RECORDS PROVIDED section start

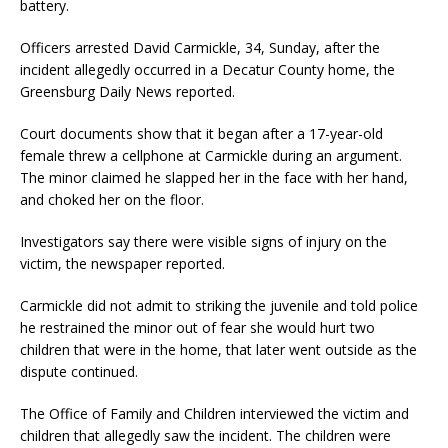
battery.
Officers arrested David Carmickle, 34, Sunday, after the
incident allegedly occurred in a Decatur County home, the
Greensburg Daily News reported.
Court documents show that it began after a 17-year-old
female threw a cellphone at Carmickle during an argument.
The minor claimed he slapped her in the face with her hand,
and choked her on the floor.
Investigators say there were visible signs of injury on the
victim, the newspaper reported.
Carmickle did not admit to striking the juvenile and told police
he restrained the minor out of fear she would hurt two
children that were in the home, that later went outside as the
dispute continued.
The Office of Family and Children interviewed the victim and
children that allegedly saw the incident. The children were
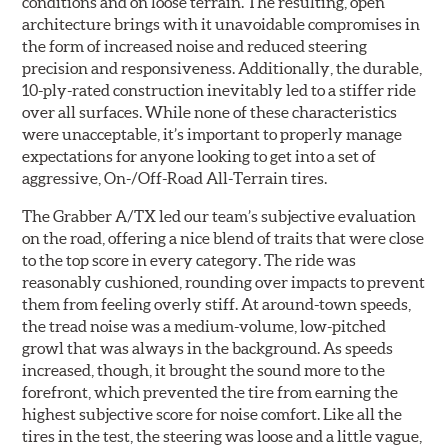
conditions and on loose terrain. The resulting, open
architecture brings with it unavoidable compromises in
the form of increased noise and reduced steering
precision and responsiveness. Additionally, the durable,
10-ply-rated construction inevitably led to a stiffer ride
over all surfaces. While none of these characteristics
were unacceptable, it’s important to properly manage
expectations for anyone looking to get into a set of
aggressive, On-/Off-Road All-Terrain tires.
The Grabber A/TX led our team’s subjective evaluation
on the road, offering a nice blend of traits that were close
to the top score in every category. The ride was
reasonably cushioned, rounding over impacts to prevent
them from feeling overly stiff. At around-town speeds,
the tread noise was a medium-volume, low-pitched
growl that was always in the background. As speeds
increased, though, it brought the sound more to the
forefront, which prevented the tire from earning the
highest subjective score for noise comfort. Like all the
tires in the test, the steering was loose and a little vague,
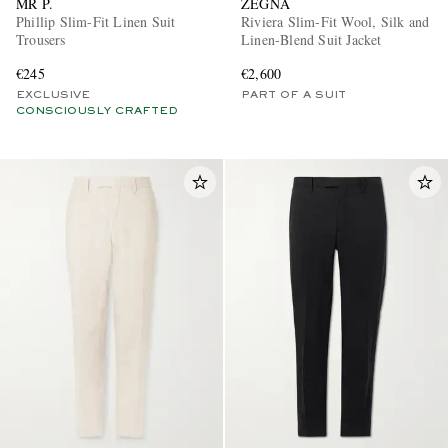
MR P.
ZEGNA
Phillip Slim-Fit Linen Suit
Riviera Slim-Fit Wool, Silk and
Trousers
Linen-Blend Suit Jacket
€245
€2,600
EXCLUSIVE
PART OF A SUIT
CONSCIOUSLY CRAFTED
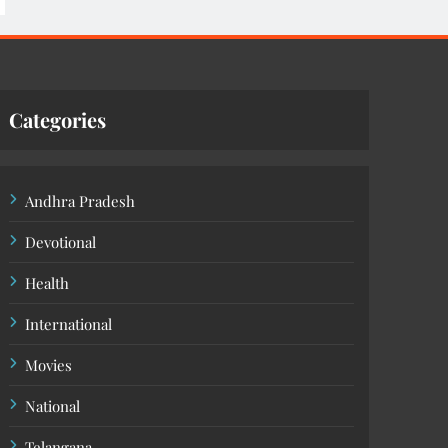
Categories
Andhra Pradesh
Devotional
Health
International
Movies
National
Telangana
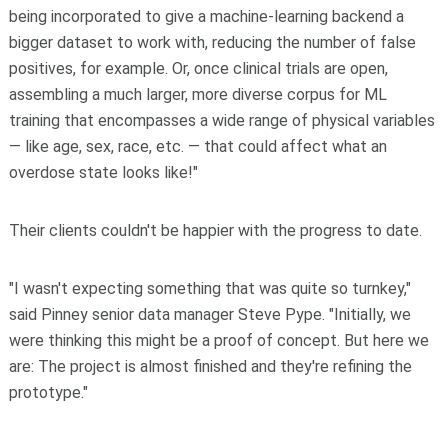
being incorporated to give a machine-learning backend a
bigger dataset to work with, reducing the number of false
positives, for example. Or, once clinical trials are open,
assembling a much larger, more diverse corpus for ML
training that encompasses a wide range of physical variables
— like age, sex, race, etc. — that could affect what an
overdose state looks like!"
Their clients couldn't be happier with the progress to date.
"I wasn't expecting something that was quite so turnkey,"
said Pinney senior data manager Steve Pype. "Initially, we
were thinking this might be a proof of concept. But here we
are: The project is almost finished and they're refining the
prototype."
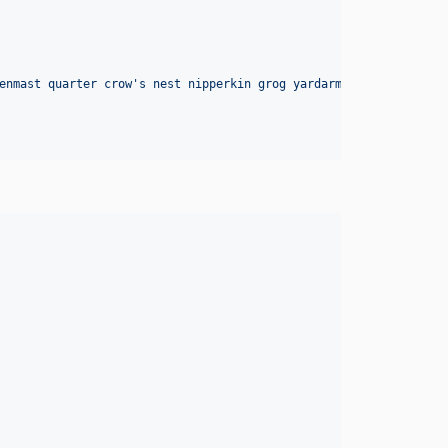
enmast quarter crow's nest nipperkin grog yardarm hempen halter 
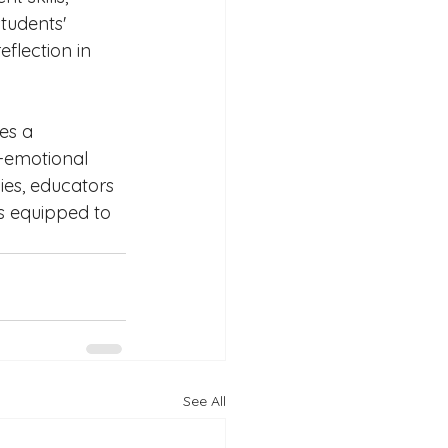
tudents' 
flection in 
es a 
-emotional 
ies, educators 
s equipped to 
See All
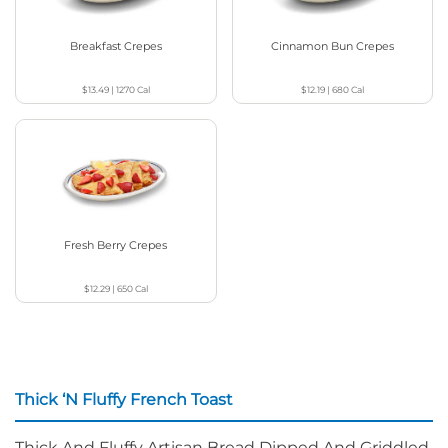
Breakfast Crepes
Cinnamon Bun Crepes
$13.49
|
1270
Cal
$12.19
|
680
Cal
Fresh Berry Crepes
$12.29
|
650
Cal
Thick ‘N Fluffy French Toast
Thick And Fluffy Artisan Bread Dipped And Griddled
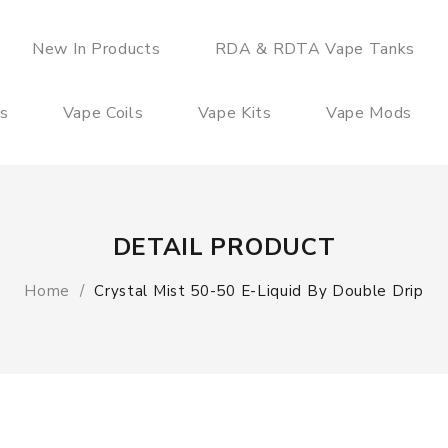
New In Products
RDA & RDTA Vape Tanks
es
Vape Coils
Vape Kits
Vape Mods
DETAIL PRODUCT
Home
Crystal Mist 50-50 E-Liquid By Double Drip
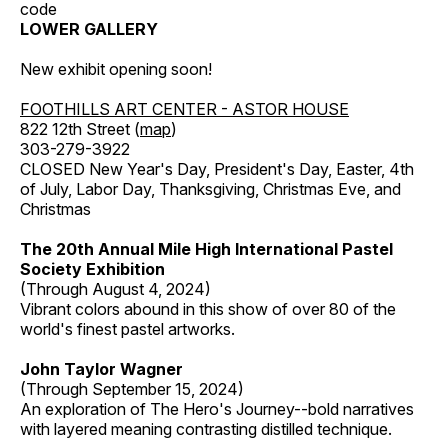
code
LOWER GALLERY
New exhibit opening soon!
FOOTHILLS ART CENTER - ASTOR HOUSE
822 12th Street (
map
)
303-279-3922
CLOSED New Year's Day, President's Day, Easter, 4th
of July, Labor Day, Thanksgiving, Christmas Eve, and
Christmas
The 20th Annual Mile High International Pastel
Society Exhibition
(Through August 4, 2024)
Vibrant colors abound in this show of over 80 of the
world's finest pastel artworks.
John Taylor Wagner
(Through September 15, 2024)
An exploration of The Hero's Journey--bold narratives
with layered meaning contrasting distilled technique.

RECORDS PROVIDED section end
RECORDS PROVIDED section start

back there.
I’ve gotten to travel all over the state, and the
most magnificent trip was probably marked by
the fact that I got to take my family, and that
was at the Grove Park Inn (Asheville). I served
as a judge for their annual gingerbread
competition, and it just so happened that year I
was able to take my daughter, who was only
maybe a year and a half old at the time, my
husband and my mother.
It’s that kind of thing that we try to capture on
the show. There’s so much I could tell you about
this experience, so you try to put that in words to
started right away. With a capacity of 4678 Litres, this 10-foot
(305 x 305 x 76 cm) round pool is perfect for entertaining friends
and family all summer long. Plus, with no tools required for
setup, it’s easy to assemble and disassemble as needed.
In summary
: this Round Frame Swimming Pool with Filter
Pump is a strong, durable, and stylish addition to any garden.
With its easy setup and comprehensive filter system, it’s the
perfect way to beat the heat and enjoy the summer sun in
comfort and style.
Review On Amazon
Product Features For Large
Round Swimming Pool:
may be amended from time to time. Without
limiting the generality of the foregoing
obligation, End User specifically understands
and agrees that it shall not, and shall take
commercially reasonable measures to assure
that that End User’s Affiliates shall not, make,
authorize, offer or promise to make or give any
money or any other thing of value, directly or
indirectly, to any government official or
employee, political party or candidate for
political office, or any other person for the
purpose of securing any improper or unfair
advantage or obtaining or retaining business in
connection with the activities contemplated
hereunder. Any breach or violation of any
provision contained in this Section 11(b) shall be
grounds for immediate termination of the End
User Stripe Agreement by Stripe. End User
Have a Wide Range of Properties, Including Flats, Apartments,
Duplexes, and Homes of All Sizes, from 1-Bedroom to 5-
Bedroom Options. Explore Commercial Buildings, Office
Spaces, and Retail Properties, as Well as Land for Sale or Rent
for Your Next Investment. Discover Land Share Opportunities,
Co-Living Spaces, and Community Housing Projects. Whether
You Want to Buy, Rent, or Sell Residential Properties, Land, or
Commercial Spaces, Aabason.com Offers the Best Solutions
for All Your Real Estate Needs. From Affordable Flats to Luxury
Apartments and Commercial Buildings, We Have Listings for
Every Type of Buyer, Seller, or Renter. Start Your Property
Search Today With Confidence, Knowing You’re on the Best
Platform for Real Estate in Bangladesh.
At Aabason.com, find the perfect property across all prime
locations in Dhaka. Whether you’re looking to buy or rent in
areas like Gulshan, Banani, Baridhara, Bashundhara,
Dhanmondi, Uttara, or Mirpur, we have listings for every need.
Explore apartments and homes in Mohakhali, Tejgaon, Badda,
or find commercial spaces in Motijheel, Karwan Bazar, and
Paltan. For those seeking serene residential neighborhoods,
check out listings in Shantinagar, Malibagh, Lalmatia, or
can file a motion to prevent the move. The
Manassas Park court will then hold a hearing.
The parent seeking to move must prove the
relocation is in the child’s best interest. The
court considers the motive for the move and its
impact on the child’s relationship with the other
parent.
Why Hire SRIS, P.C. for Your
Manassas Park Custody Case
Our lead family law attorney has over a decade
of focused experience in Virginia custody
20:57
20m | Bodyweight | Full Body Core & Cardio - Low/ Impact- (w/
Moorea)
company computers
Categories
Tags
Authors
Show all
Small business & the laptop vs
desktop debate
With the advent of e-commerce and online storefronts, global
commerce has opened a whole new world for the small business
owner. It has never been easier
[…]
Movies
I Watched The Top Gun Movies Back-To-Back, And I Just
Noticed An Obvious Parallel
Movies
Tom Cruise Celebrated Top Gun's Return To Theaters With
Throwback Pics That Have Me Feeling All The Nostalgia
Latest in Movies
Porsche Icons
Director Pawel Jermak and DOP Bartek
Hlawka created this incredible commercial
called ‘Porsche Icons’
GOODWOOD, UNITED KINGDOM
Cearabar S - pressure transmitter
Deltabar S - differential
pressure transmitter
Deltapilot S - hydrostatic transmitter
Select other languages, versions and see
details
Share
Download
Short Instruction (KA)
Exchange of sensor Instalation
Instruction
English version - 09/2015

RECORDS PROVIDED section end

GOAL OF THE EXERCISE:
Above are the records; copy from them only the lines starting at the one containing "Greensburg Daily News reported." and ending at the one containing "bigger dataset to", exactly and without pictures.

RESPONSE:
Greensburg Daily News reported.
Court documents show that it began after a 17-year-old
female threw a cellphone at Carmickle during an argument.
The minor claimed he slapped her in the face with her hand,
and choked her on the floor.
Investigators say there were visible signs of injury on the
victim, the newspaper reported.
Carmickle did not admit to striking the juvenile and told police
he restrained the minor out of fear she would hurt two
children that were in the home, that later went outside as the
dispute continued.
The Office of Family and Children interviewed the victim and
children that allegedly saw the incident. The children were
conditions and on loose terrain. The resulting, open
architecture brings with it unavoidable compromises in
the form of increased noise and reduced steering
precision and responsiveness. Additionally, the durable,
10-ply-rated construction inevitably led to a stiffer ride
over all surfaces. While none of these characteristics
were unacceptable, it’s important to properly manage
expectations for anyone looking to get into a set of
aggressive, On-/Off-Road All-Terrain tires.
The Grabber A/TX led our team’s subjective evaluation
on the road, offering a nice blend of traits that were close
to the top score in every category. The ride was
reasonably cushioned, rounding over impacts to prevent
them from feeling overly stiff. At around-town speeds,
the tread noise was a medium-volume, low-pitched
growl that was always in the background. As speeds
increased, though, it brought the sound more to the
forefront, which prevented the tire from earning the
highest subjective score for noise comfort. Like all the
tires in the test, the steering was loose and a little vague,
MR P.
ZEGNA
Phillip Slim-Fit Linen Suit
Riviera Slim-Fit Wool, Silk and
Trousers
Linen-Blend Suit Jacket
€245
€2,600
EXCLUSIVE
PART OF A SUIT
CONSCIOUSLY CRAFTED
Categories
Andhra Pradesh
Devotional
Health
International
Movies
National
Telangana
being incorporated to give a machine-learning backend a
bigger dataset to work with, reducing the number of false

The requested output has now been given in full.